Our starting point is the Third Ward. We climb on a block north of the Broadway Theatre Center. Once the site of the famed (or infamous) disco, The Factory, it’s still all about drama. From there we’re off to Old World Third Street, an epicurean row of world-famous cheese, spice and sausage shops. Then we ride along Water Street to the Grohmann Museum. We’ll hike a block or so to the city’s repository of more than 1,000 artworks dedicated to labor (mercifully, the work kind). The museum boasts floors of grimy miners, sweaty blacksmiths, cobblers and corkmakers. The rooftop garden is surrounded by an array of super-sized, muscly bronze guys with shovels and other magnificent tools. We can’t dally because our next stop is Cathedral Square. Named after the Cathedral of Saint John, this throbbing epicenter of Milwaukee Catholicism is a major gay attraction. Let’s alight and take a closer look. A traditional church on the outside, Archbishop Rembert Weakland renovated its interior and organ (one of two pricey organs of his reign) to the tune of more than $10 million. Now imagine a smoke-filled room, then Archbishop Timothy Dolan paces and puffs a cigar. He contrives the cemetery fund to hide church assets from the lawsuits of sex abuse victims. It sounds like a Steven King novel or an “Untouchables” episode. Indeed, it’s just that scary and criminal. Let’s sneak into the vestry and try on some vestments in luscious brocade and moiré silks. I’ve heard it’s haunted by the ghost of Liberace.
Don’t forget to snap a selfie under the great bronze Weakland Center plaque suitably topping the rear of the building. Before we depart the square, let’s run over to This is It, Milwaukee’s oldest gay bar, for a quick drink. You’ll probably need it.
Now we get back on board and we’re off to the Milwaukee Art Museum. It opened a new special exhibit, “Modern Rebels,” just a week ago. It features 70 stunning works by the who’s who of modern art from Vincent van Gogh to Jackson Pollock. Arshile Gorky’s The Liver is the Cock’s Comb ponders our slavery to passion with his explosive glandular lines and shapes.
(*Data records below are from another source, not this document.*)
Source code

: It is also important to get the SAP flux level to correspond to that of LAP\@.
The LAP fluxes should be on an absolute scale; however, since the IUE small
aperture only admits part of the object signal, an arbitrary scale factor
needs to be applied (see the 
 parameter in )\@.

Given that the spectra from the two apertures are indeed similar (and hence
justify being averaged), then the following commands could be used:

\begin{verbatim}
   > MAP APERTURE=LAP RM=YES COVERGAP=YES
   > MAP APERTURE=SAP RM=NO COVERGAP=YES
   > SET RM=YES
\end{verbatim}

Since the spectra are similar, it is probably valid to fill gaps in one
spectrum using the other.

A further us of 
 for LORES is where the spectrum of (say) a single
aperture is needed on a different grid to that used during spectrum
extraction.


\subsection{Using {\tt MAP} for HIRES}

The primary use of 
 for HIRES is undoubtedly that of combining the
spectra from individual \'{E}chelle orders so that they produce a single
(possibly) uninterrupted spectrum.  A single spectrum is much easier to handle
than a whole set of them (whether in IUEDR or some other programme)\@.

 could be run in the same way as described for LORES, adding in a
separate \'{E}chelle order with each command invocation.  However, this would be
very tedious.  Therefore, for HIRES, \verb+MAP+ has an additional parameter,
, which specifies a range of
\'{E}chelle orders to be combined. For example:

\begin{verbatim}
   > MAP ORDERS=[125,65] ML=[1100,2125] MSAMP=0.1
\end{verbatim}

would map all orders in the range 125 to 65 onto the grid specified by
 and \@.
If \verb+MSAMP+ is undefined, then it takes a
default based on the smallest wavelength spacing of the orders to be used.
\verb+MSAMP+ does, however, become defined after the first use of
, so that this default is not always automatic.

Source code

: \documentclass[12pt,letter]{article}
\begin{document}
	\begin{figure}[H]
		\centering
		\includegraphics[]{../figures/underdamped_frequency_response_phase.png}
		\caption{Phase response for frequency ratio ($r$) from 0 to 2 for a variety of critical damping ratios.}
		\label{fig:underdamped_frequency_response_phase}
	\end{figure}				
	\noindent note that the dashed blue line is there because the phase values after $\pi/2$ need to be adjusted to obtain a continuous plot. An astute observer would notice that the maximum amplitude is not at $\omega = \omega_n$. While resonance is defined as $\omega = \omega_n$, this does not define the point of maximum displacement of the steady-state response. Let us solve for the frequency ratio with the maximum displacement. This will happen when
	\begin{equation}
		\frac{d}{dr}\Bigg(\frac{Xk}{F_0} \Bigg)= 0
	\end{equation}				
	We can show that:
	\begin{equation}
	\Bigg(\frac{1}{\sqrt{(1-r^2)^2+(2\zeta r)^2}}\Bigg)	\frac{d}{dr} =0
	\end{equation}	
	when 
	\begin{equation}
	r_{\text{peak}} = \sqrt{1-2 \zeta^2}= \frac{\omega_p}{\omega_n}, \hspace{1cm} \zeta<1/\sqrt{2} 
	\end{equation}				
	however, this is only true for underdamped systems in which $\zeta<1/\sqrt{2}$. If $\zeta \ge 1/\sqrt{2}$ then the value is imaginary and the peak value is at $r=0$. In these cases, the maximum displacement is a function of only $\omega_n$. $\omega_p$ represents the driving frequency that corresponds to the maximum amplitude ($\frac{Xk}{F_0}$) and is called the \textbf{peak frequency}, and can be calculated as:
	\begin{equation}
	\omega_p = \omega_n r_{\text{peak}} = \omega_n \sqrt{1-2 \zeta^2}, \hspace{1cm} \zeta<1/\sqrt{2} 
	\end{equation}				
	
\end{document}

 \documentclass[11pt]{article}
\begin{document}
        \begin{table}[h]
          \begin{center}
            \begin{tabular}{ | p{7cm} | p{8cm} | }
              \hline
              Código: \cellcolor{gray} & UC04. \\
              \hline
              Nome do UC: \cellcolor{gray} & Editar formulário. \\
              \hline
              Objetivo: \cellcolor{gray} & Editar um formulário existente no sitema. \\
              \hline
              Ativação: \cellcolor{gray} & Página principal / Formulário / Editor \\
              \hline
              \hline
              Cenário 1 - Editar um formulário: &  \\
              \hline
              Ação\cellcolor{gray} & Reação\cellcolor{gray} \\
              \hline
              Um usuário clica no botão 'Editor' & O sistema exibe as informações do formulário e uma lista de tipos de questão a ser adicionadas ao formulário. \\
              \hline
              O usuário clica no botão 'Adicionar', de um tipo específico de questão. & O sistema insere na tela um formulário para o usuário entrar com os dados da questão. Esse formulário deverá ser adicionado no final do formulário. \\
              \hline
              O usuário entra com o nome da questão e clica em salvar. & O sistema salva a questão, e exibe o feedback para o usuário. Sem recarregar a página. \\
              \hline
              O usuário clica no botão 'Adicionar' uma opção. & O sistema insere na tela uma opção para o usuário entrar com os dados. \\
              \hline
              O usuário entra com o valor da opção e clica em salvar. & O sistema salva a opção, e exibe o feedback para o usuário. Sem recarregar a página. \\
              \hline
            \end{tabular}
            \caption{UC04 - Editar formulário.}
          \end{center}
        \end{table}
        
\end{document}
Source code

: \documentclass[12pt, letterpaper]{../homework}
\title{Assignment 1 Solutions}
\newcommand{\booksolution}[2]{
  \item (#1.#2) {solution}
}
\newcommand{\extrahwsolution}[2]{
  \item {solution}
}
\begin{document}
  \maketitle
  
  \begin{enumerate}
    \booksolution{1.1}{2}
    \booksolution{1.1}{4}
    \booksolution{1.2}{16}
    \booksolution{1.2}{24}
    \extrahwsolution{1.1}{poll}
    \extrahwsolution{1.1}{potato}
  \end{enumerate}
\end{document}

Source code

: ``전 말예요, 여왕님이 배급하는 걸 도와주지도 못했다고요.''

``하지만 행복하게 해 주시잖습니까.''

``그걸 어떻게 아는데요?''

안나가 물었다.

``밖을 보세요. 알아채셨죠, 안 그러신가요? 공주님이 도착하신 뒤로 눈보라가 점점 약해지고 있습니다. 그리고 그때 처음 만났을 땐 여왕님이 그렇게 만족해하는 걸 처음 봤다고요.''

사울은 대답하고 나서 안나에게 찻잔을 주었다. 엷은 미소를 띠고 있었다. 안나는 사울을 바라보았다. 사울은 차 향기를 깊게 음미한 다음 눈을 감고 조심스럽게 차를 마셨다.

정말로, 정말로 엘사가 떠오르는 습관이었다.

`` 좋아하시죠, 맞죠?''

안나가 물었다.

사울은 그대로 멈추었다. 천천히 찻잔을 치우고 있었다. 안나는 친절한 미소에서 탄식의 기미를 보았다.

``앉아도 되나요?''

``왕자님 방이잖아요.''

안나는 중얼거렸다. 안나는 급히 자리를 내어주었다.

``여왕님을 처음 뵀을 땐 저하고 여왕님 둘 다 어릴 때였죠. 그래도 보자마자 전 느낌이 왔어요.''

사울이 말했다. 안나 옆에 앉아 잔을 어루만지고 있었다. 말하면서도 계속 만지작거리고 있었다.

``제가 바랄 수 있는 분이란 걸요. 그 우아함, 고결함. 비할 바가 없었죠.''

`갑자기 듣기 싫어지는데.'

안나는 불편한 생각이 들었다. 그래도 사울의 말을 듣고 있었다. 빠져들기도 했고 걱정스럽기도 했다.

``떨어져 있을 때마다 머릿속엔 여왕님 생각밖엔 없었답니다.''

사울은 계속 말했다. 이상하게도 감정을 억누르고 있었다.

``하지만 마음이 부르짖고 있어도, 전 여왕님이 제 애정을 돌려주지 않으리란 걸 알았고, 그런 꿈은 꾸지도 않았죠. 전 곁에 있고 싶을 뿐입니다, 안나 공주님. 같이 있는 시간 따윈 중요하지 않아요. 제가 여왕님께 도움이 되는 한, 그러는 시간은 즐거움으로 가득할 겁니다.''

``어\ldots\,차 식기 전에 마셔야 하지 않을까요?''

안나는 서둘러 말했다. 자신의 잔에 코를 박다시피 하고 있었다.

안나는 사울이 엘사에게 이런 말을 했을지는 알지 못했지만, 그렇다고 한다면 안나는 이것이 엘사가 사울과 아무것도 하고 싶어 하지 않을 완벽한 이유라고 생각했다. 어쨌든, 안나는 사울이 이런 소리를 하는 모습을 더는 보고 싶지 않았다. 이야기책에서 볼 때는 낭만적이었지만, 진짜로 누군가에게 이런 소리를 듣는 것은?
And don’t forget to genuflect before Mark Rothko’s testament to the tortured soul. There’s lots of LGBT artists in the mix, too. Andy Warhol reminds us of our corporate enslavement to uniformity, a Mao Tse-Tung in-cheek allusion with rows of Campbell’s soup cans.
We’ll glide back to the Third Ward and end our tour at the Public Market. Built on the ruins of the fabled River Queen, another ancient gay bar, it’s still full of exotic fruits and nuts. Let’s have another drink.